Records from a dataset
━━━
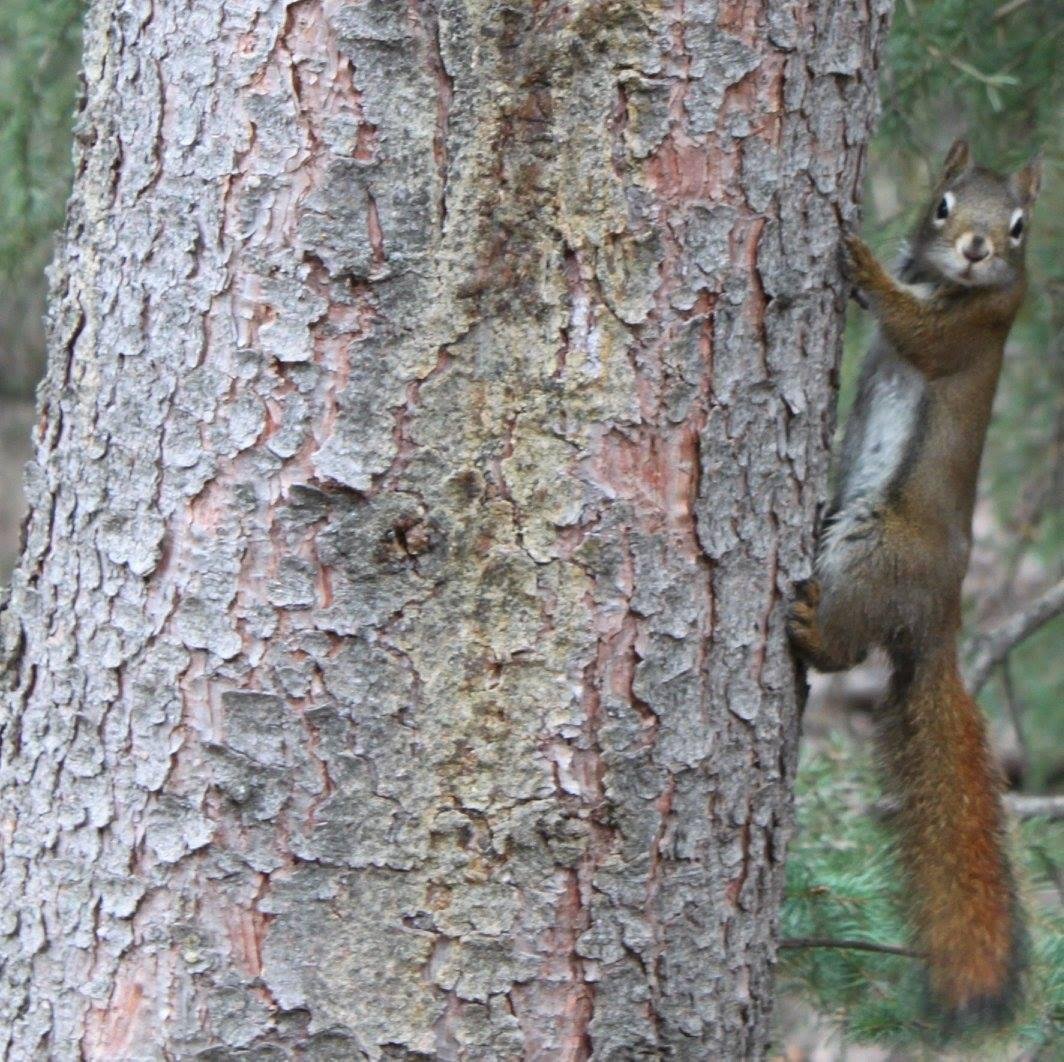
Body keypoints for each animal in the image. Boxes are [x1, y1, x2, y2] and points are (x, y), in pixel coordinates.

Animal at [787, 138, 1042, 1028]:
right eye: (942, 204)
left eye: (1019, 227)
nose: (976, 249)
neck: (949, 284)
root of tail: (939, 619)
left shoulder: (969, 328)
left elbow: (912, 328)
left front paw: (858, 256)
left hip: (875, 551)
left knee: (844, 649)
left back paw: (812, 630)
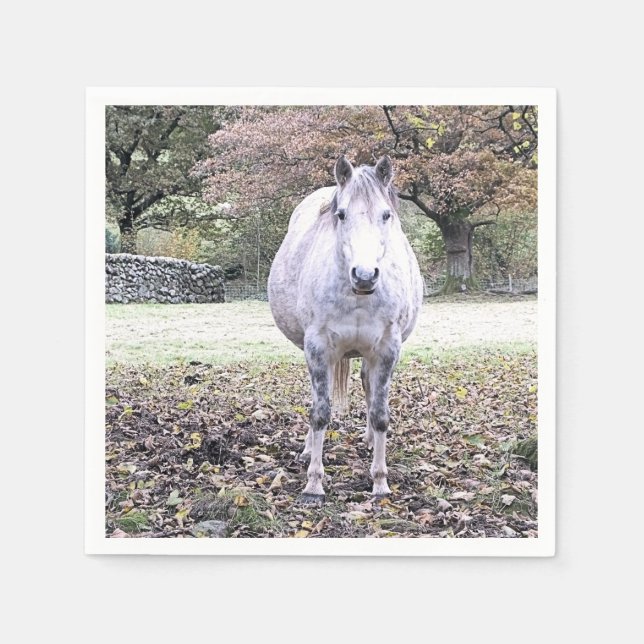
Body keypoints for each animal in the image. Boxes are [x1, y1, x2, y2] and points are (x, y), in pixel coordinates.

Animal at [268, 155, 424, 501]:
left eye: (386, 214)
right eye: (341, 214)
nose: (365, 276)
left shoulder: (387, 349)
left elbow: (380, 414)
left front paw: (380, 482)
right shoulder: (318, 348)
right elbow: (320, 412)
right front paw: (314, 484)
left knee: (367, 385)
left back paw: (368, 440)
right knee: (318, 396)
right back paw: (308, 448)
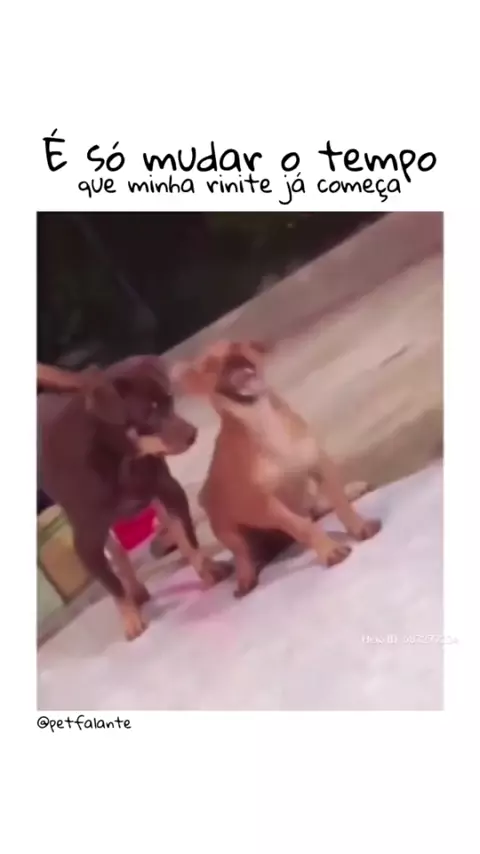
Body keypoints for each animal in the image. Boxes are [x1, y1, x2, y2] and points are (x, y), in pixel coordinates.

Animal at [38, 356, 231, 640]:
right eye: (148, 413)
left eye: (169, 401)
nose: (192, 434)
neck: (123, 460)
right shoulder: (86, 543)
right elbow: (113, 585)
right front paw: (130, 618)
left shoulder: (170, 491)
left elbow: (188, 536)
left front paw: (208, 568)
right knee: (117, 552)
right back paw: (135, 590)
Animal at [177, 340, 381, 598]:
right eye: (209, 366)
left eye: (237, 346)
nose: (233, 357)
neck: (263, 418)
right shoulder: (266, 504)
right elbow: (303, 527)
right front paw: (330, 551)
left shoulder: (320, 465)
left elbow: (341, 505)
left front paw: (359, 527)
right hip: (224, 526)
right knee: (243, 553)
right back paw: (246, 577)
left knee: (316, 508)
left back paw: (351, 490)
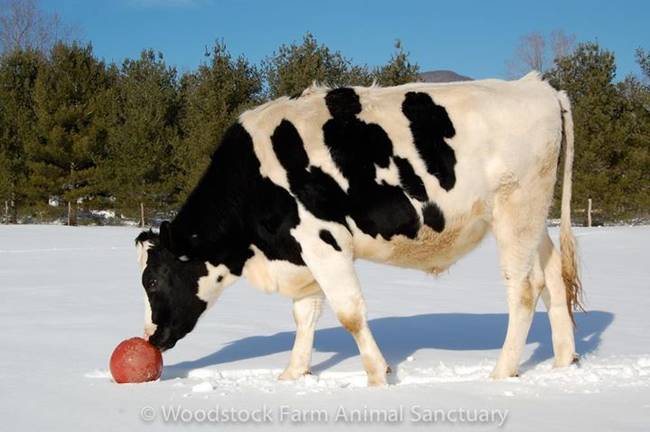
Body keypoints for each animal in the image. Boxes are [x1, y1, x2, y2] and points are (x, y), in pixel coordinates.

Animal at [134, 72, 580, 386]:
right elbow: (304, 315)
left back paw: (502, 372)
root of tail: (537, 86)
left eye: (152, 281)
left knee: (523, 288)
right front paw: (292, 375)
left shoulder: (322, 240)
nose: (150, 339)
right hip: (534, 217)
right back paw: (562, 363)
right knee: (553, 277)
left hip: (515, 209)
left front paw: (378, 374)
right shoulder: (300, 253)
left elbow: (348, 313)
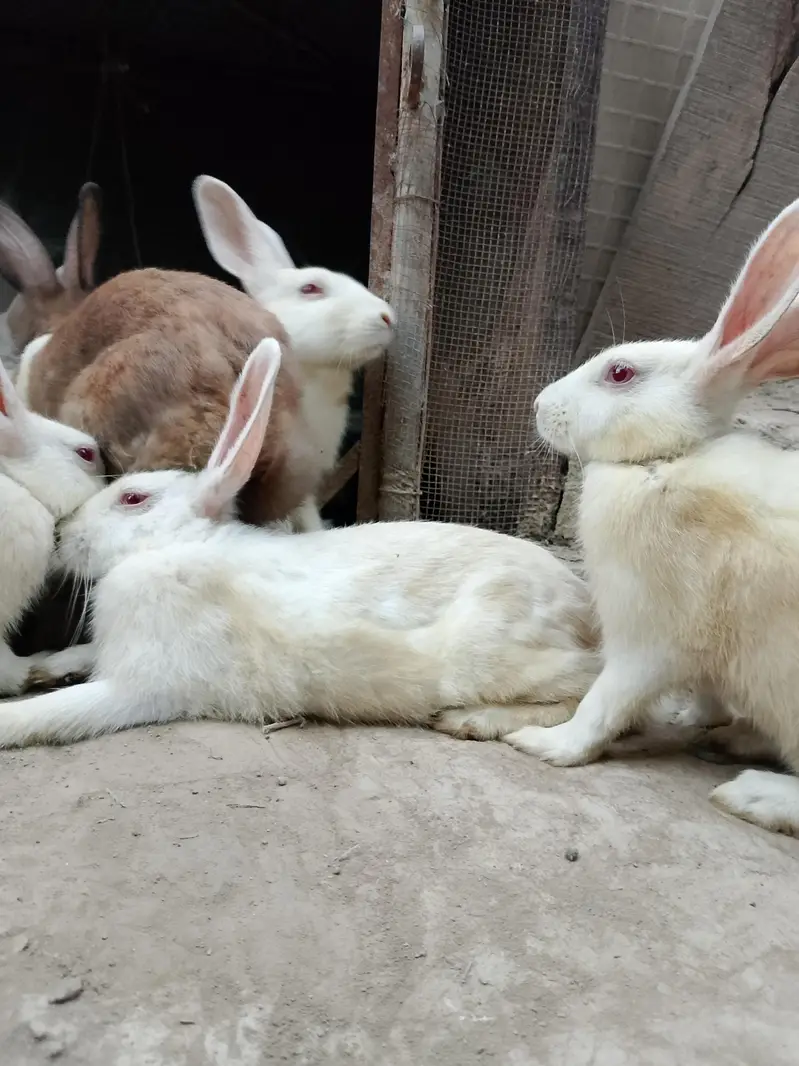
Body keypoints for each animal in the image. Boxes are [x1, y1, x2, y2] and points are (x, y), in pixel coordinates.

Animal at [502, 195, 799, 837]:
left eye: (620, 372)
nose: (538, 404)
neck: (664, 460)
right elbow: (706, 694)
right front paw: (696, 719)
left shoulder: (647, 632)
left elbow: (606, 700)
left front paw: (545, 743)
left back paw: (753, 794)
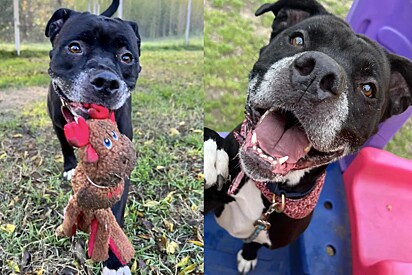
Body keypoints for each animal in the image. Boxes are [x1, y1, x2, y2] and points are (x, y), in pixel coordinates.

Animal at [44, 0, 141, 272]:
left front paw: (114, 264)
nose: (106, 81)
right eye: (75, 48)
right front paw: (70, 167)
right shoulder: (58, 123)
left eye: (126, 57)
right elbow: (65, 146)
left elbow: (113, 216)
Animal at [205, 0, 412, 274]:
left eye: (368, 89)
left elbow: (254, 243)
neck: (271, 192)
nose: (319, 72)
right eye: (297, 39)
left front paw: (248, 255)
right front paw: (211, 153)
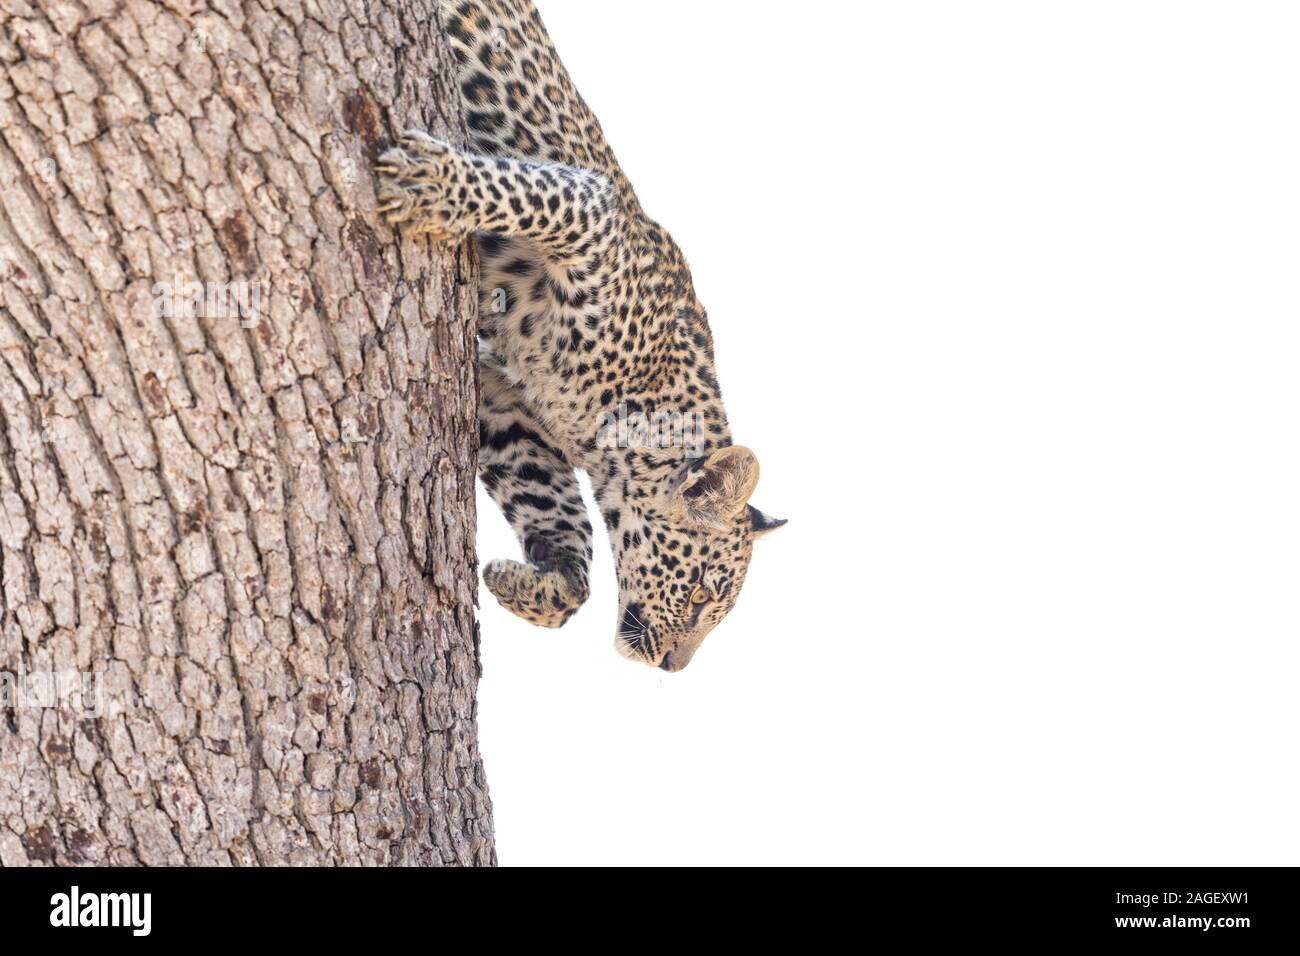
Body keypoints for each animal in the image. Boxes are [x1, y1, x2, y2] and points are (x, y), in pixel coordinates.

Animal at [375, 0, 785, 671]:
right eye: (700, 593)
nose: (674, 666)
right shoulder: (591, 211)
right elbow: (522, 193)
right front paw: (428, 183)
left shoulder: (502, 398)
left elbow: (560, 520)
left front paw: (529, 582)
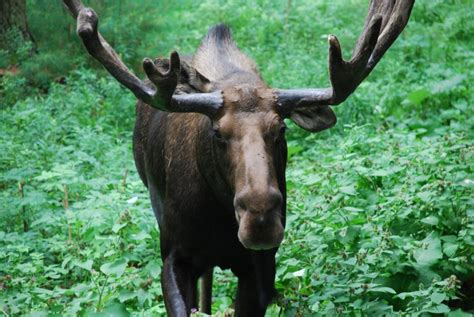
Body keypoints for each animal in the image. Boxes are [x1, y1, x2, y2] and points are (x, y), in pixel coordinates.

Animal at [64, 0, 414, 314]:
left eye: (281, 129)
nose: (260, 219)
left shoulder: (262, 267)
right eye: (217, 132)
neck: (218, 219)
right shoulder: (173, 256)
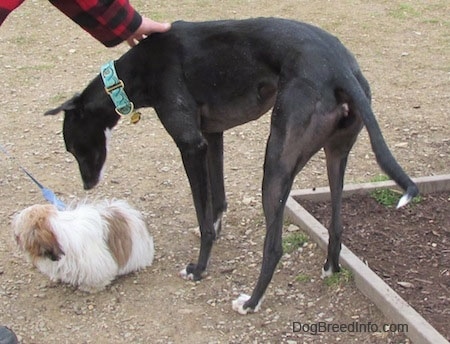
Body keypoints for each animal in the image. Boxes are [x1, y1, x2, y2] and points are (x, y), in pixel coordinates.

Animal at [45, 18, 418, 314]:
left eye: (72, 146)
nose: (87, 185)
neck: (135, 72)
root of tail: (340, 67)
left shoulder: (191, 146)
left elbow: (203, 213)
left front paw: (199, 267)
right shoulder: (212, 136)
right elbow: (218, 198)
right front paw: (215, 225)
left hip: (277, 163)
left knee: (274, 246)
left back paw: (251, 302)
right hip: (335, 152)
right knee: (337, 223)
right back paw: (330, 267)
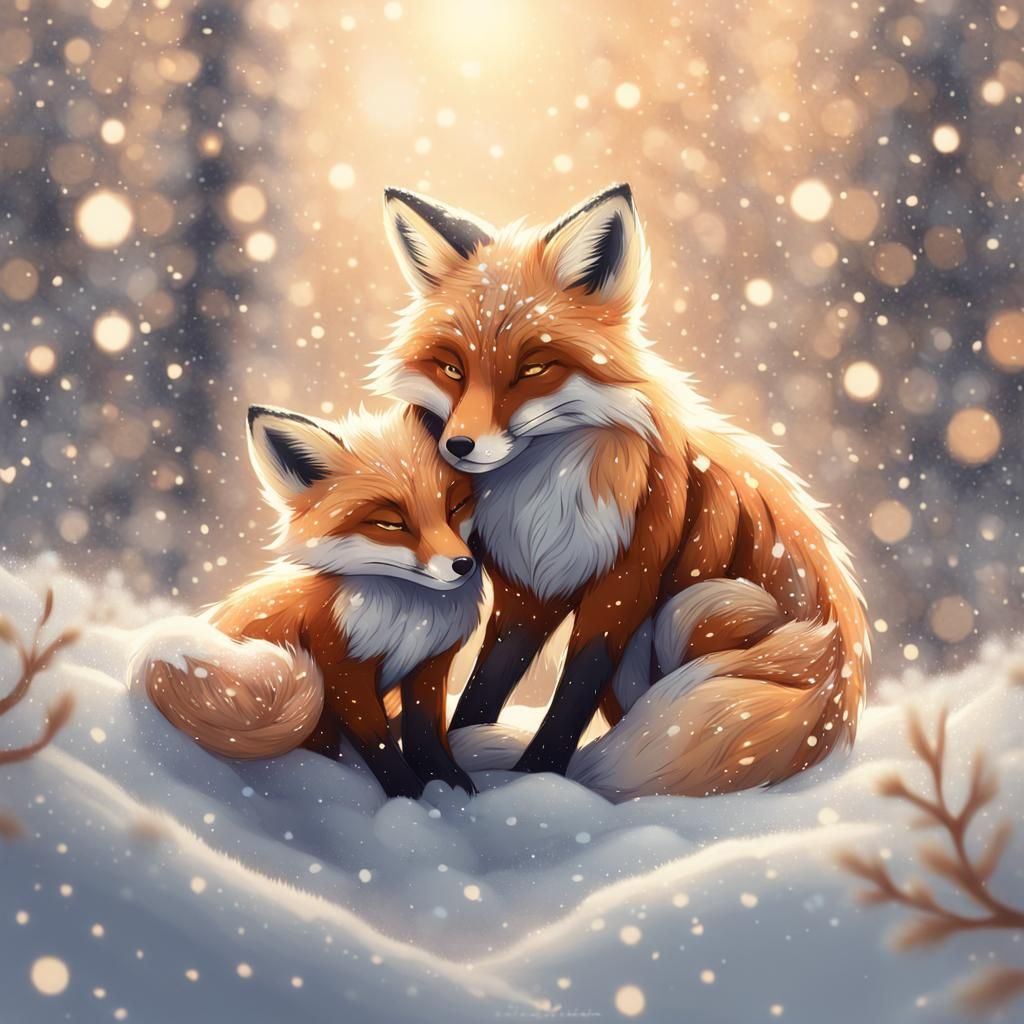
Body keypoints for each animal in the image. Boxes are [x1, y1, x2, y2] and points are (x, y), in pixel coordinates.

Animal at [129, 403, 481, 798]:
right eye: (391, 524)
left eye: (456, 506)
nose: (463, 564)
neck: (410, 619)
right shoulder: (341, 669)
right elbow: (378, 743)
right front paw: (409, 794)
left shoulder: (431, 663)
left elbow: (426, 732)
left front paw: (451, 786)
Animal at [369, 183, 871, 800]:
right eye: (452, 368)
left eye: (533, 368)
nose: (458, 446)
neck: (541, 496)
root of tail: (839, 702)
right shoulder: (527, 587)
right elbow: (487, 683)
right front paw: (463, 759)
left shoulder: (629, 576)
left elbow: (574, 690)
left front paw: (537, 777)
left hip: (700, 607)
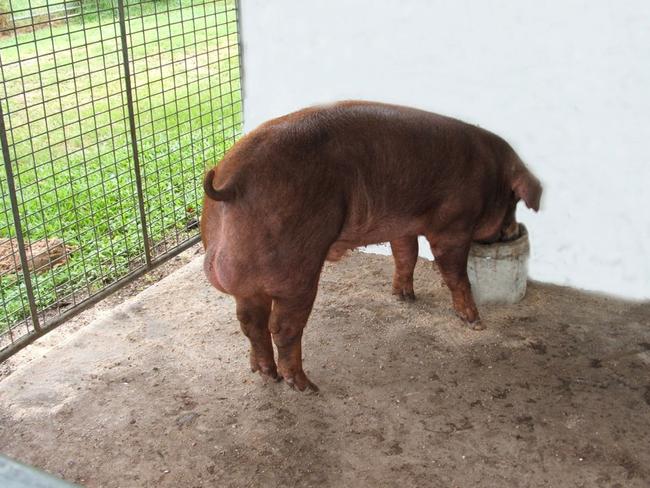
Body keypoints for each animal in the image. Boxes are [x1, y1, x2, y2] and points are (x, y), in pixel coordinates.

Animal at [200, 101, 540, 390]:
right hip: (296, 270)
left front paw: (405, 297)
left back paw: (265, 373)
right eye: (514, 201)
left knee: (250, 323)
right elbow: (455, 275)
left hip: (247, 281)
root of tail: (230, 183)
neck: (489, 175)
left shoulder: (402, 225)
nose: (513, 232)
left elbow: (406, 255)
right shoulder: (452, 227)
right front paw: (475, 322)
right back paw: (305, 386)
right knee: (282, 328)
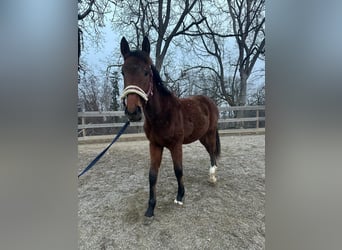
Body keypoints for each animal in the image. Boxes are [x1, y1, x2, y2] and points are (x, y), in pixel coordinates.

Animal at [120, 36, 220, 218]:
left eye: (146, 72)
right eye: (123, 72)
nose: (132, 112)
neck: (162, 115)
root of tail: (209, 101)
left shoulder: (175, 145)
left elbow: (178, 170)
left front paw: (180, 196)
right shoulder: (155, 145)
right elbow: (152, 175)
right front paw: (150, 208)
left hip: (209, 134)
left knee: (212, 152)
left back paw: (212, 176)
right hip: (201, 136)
━━━
◆ **ASSIGNMENT**
Would you copy, word for word, only the lines above from the one containing "right back paw: (562, 363)" through the one containing "left eye: (620, 372)", both included, and please leave out the pictures?

◆ **RESPONSE TO THIS EXERCISE**
right back paw: (562, 363)
right knee: (553, 277)
left hip: (515, 209)
left front paw: (378, 374)
right shoulder: (300, 253)
left elbow: (348, 313)
Body keypoints for each animal in the image. Boxes are [x1, y1, x2, y2] and points are (x, y), in pixel coordinates.

Animal at [502, 195, 799, 837]:
left eye: (620, 372)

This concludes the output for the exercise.